If you’ve ever sat in a rocking chair, you understand why every grandparent seems to own one. The gentle rocking mimics the soothing motion of a crib. It’s an ingenious, old-fashioned piece of seating bliss.
Now imagine a rocking chair that even a Millennial might settle into: Not only does it relax you, but it charges your iPhone at the same time.
The chair, nicknamed Volta, harnesses the rocking motion of the sitter to generate energy. It’s the invention of four undergraduates at UC Berkeley as part of their final project for the Interactive Seating Design Competition—a novel interdisciplinary class offered by the Jacobs Institute for Design Innovation.
Volta’s student designers—Matthew Cheung, Jessica Chiu, Julia Solano and Nick Firmani—recently returned from Washington, D.C., where they earned a Maker of Merit award representing UC Berkeley at the country’s first National Maker Faire, a competitive festival celebrating innovative technology.
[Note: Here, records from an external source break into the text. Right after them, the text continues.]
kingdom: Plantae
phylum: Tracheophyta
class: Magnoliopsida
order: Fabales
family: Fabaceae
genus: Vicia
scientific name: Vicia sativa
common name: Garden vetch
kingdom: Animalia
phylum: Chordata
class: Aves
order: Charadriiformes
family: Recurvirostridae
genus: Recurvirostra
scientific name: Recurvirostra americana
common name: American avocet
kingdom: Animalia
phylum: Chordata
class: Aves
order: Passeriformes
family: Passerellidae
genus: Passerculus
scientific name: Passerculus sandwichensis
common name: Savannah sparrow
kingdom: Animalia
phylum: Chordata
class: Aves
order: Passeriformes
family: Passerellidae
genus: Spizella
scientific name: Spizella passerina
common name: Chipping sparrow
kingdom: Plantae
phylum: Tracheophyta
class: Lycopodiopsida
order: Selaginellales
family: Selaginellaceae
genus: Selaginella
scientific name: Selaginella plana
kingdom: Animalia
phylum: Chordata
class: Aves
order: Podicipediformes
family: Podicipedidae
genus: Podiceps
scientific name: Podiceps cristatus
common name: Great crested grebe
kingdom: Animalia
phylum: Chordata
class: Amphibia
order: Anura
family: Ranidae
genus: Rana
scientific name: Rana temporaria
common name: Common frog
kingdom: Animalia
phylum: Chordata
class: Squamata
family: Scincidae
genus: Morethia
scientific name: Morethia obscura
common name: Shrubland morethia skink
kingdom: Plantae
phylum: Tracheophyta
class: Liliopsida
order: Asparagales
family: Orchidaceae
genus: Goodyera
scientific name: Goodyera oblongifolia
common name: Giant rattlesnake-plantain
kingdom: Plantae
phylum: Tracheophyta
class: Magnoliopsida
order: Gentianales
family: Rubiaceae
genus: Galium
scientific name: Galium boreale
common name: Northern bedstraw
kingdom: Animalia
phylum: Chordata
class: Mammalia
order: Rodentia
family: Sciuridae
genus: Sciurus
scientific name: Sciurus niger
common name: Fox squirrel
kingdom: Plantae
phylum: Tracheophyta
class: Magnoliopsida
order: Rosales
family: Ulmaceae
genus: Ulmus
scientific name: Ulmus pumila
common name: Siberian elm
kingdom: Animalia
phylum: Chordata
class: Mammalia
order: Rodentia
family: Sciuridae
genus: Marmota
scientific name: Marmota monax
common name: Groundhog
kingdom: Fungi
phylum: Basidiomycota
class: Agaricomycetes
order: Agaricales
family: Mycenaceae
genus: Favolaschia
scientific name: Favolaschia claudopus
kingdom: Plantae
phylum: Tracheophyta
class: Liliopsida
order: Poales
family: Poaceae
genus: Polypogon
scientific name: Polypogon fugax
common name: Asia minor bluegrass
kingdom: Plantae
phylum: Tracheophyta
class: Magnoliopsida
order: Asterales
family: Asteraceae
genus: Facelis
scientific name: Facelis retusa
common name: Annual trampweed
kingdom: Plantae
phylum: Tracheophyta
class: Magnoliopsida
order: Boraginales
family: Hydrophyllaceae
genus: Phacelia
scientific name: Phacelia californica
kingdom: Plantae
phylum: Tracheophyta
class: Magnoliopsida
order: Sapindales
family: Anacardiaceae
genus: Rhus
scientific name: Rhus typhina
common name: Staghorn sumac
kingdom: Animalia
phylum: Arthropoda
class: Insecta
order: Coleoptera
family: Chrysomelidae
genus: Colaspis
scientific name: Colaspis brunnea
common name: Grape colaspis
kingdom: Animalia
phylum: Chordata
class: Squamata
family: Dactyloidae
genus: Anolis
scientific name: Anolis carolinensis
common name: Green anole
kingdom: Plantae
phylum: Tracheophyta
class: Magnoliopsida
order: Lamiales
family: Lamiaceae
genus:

Greg Niemeyer, an associate professor specializing in art practice, who developed the course with biology professor Robert Full and associate professor of electrical engineering and computer science Björn Hartmann, said that the goal of the class was to get students to design “smart chairs” that improve some aspect of sitting with mechanical, electronic and software changes. The trio considered more sophisticated projects involving mobile software design, but they decided that enhanced chairs would have greater societal benefits than another “app innovation.”
“We all sit too often and too long, and that produces increases in risk factors and diseases,” says Niemeyer. “So we thought, how can we make sitting more interactive so you’re not a passive sitter but an active sitter?”
Enter the Volta. A person rocking in the chair causes a pendulum beneath the seat to start swinging. The pendulum causes gears to turn in a motor, which in turn powers batteries attached to the pendulum. The batteries are hooked up by circuits to a FireStorm board, which is an ultra-low-power microcontroller that can be used to power the electronics attached to the chair.
“That was the perfect choice for us because it generates all the power that it uses itself, so we had to go with something that wouldn’t use a lot of power,” says Firmani, who was the principle computer science engineer for the team.
Volta is efficient at producing energy, but the team hasn’t quite figured out what to do with the power. Originally they wanted to create a mobile app that would allow a user to link up with an e-paper display—the same kind you’ll find on a Kindle—that is attached to the chair. The app would allow users to track how much energy they had produced through rocking, and would then post the figure on a leaderboard where other users could compare energy production.
The team had other ideas for boosting the entertainment value of their project, such as creating a phantom playback option for the app, which would cause the chair to continue the rocking pattern established by a user after they were no longer sitting. But a more pragmatic demand forced the team in a different direction.
“Ultimately what ended up happening was people would keep saying, ‘Hey, where’s the plug to charge my phone?’” says Chiu.
Volta is already equipped with Bluetooth low energy (BLE), so the team members simply installed a USB jack, which made it possible for a user to charge a mobile device. According to Chiu, the chair charges devices with about the same effectiveness as a typical wall plug.
Building the chair proved almost as difficult as transforming it into an electrical generator. This makes sense—what 20-year-old is carrying around the knowledge of how to build a rocking chair? Chiu, who has experience with traditional woodworking and metalworking, incorporated these techniques into the chair. This resulted in a beautiful, polished chair, but it added unexpected weight.
“Our chair ended up weighing like 80 pounds,” Chiu says. “So it’s not a very easy thing to move around campus, and that was a huge challenge.”
But these complications were par for a course that demands interdisciplinary collaboration. A major hope at the Jacobs Institute—which is offering classes now but will open as a facility in the fall— is that students from different fields will learn how to communicate and create together.
“One of the abilities that we want our students to graduate with is the notion that they connect across domains of knowledge, across domains of expertise,” Niemeyer explains. “That means being able to have a dialogue with people from other disciplines, and being able to collaborate and establish common value structures across disciplines.”
The Volta team included members interested in aerospace engineering, architectural design, mechanical engineering and computer science. “I think not only with this class, but Berkeley Engineering in general is approaching the right multidisciplinary step in incorporating art and engineering, which have been two fields that have always been on their own,” Chiu says. “The Jacobs Institute is creating kind of a bridge, which hasn’t existed.”
The students say they have no plans to manufacture and market more chairs—although it’s fun to imagine a sports stadium replacing its box seats and bleachers with Voltas, in which rocking fans generate enough power to illuminate the field and the Jumbotron. For now, Volta appears destined for humbler digs—the lobby of the Jacobs Institute.